Scor-data: 2 giugno 2010 (forse)

Le due morti di Virginia, l’ultima dei Selk’nam (ma chiamati Onas)
di d. b. (*)

Addio Virginia. I giornalisti ti hanno dato morta due volte o forse tre ma questo mistero toglie poco alla tragedia: doppia, perché con te è sparito un popolo intero.
Io ho saputo di te leggendo un’agenzia di mercoledì 2 giugno 2010: diceva che era «morta Virginia Choquintel (56 anni), l’ultima discendente “di sangue intero” della tribù degli Ona che venne bracciata dai coloni e dai cacciatori di taglie all’estremità dell’Argentina». Non so cosa voglia dire «di sangue intero» ma ho poi scoperto che Ona era comunque il nome che ti davano “gli altri”… espropriare le identità altrui è un’antichissima pratica di chi comanda. Morta per attacco cardiaco, scrivono i giornalisti; di «crepacuore» si sarebbe detto in altri tempi. Quel giorno l’agenzia riferisce che l’antropologo argentino Miguel Angel Palermo (un cognome che mi fa pensare ai coloni suddetti ma forse sbaglio) dichiara al quotidiano «Clarin» che l’ultimo uomo Ona era morto nel 1995. E così, dopo circa 9mila anni, si estingueva un intero popolo.

☆ ☆ ☆ ☆

§ ESERCIZI PROPOSTI:
• A. Nel testo su Virginia Choquintel, in che anno era morto l'ultimo uomo Ona secondo l'antropologo Miguel Angel Palermo?
• B. Continua il testo su Virginia Choquintel a partire dall'ultima frase riportata.

§ RIGHE DEL DATASET:

☆ ☆ ☆ ☆

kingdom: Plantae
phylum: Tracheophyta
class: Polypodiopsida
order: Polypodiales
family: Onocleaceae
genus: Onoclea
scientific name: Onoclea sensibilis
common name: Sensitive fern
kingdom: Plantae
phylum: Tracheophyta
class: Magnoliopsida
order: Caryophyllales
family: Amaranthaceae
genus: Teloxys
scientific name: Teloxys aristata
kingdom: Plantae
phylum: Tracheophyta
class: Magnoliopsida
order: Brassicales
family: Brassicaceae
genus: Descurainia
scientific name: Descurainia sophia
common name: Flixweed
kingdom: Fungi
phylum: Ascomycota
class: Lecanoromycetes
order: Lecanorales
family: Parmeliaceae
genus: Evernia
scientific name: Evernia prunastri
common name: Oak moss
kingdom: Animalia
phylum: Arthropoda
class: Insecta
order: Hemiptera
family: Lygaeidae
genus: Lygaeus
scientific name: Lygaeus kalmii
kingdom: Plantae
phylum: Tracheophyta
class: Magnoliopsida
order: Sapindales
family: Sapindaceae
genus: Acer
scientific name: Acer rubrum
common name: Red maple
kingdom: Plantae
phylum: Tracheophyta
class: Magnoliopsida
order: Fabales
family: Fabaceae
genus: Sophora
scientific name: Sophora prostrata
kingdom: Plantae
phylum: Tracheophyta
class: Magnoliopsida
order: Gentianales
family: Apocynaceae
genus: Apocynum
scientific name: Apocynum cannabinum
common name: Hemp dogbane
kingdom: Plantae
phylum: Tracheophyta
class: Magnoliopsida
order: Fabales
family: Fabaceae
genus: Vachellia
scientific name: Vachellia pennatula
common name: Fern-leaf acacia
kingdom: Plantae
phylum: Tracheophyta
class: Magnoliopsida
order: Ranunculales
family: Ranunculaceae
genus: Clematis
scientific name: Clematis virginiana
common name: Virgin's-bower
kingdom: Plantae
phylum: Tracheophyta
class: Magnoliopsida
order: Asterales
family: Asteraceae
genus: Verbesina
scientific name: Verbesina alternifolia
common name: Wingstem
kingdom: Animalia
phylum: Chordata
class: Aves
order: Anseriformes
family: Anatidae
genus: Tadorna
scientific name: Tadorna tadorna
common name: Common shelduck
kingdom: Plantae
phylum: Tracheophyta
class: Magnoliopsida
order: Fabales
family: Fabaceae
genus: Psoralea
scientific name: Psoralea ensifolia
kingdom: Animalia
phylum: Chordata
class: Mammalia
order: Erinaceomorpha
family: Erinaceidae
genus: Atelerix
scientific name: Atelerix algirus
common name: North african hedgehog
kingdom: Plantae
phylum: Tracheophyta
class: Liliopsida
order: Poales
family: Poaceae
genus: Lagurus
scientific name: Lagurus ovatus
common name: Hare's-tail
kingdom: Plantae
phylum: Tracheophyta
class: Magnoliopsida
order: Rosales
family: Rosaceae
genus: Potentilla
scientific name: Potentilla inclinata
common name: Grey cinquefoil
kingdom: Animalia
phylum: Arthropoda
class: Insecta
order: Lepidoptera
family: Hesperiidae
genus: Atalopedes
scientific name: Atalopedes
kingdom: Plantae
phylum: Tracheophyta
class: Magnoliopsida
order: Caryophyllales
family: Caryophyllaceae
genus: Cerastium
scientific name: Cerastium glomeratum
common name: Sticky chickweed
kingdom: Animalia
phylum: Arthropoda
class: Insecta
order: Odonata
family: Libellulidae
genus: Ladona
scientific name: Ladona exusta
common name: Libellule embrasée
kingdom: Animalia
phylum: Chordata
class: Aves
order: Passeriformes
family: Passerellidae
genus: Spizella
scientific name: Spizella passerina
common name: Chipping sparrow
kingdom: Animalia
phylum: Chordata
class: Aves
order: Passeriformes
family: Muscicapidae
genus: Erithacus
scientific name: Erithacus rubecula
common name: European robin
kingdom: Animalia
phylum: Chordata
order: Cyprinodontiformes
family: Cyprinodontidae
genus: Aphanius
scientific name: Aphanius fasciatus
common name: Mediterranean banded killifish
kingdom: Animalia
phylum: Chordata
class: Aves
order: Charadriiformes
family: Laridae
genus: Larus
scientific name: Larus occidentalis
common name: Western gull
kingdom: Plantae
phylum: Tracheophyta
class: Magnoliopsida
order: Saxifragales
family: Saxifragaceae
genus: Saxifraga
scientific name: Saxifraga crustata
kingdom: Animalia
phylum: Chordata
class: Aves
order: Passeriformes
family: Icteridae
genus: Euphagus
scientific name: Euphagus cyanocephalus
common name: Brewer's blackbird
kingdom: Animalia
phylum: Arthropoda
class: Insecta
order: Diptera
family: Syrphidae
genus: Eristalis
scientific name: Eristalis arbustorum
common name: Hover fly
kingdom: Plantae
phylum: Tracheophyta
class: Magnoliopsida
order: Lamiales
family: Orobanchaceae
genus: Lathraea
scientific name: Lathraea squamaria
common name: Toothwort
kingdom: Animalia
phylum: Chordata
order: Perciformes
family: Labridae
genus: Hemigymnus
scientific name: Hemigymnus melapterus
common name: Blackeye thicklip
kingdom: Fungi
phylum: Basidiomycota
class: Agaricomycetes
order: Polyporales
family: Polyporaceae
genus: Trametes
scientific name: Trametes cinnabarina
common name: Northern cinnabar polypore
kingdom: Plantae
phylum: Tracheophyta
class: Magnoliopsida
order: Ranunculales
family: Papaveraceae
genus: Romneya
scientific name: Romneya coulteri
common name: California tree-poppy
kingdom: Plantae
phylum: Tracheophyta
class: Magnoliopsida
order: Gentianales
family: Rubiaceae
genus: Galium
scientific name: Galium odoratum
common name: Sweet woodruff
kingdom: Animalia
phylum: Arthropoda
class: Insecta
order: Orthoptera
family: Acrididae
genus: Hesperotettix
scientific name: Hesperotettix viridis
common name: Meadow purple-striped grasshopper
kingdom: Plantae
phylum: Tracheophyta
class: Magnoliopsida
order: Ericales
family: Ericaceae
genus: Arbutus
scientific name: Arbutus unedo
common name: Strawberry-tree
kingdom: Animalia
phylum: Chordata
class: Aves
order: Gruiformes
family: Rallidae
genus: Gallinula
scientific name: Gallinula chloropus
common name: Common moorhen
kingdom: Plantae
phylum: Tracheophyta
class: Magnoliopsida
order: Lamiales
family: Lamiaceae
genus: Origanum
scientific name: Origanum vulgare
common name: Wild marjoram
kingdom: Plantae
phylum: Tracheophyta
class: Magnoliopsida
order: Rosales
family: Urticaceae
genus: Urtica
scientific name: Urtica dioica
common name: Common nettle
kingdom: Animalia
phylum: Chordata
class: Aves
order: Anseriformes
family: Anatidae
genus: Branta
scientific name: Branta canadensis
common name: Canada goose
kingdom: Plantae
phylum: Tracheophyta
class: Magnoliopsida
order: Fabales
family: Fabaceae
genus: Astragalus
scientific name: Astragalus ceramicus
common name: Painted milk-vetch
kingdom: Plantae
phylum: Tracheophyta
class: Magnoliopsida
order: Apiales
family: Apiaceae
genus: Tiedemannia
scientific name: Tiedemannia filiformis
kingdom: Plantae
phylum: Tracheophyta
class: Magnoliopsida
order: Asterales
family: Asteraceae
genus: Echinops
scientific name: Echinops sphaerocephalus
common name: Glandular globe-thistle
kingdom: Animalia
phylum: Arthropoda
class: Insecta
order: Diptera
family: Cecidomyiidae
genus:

☆ ☆ ☆ ☆

§ RISPOSTE AGLI ESERCIZI:
• A. L'ultimo uomo Ona era morto nel 1995.

• B.
Ne scrisse anche Adriano Sofri su «La repubblica» ricordando che, pochi anni prima, un altro popolo era scomparso: infatti l’ultimo Yaman [il suo nome era Augustin Clemente] era morto il 23 settembre 1974.
Altra data tragica in questi genocidi “a ripetizione” è il 29 agosto 1911 quando Ishi – l’ultimo del popolo Yahi – si consegna «alla civiltà». Nel 1849, l’anno della «Corsa all’oro», gli Yana della California settentrionale erano oltre 2mila ma vent’anni più tardi ne erano rimasti solo una quindicina della tribù Yahi e questi scelsero di vivere in clandestinità sino alla «fine», cioè per quasi 40 anni. Un libro bellissimo di Theodora Kroeber – che, per inciso, era la madre di Ursula Le Guin – racconta questa vicenda drammatica; si intitola «Ishi, un uomo tra due mondi» [sottotitolo: «La storia dell’ultimo indiano Yahi»] e venne tradotto in italiano da Jaca Book nel 1985.
Di cosa morivano (e muoiono) i cosiddetti indios – nome sbagliato e mai corretto in 500 anni – si sa: malattie (scarlattina, morbillo, sifilide a volte “regalate” con coperte infette), pallottole, veleno sparso dagli allevatori e ingiustizie lunghe secoli.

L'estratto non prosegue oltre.